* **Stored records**

•••

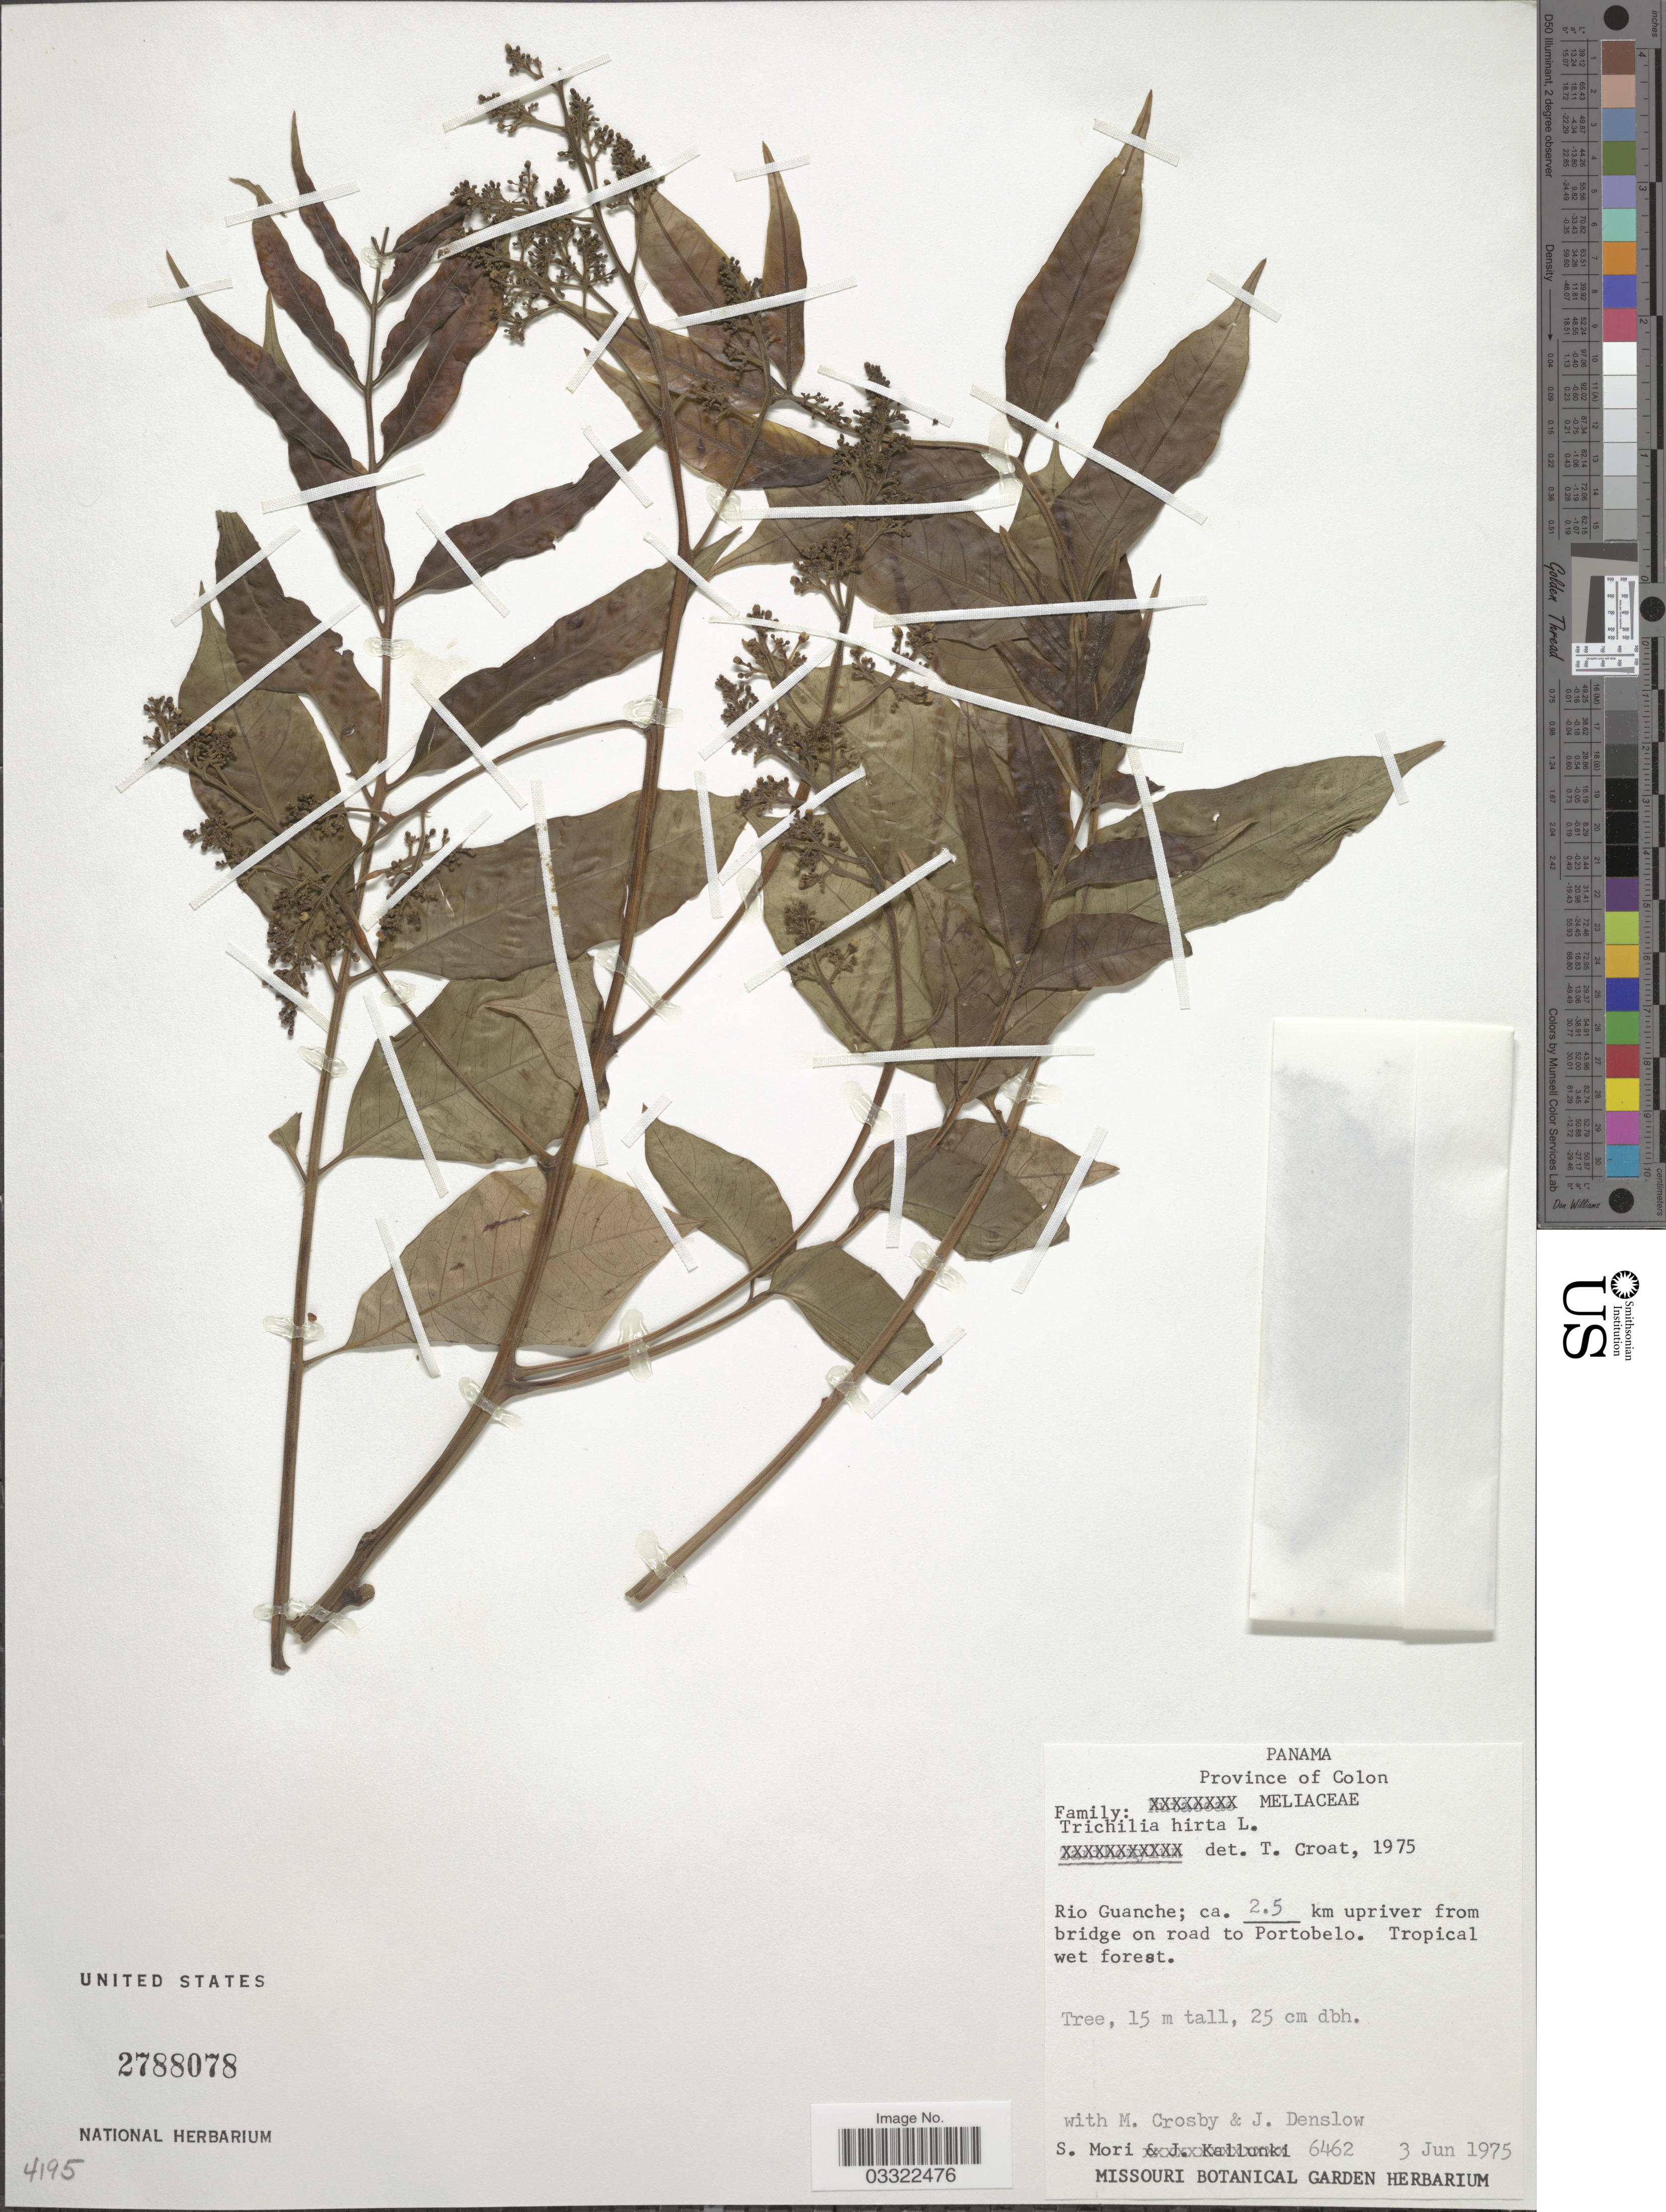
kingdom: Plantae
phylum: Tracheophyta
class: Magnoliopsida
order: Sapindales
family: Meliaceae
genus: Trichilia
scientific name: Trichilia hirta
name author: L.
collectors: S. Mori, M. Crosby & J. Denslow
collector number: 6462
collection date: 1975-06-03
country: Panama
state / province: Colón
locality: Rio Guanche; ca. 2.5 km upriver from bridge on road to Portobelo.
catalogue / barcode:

•••

* **Short task**
Copy every entry above word for word, leaving out the pictures.

* **Output for this task**
kingdom: Plantae
phylum: Tracheophyta
class: Magnoliopsida
order: Sapindales
family: Meliaceae
genus: Trichilia
scientific name: Trichilia hirta
name author: L.
collectors: S. Mori, M. Crosby & J. Denslow
collector number: 6462
collection date: 1975-06-03
country: Panama
state / province: Colón
locality: Rio Guanche; ca. 2.5 km upriver from bridge on road to Portobelo.
catalogue / barcode:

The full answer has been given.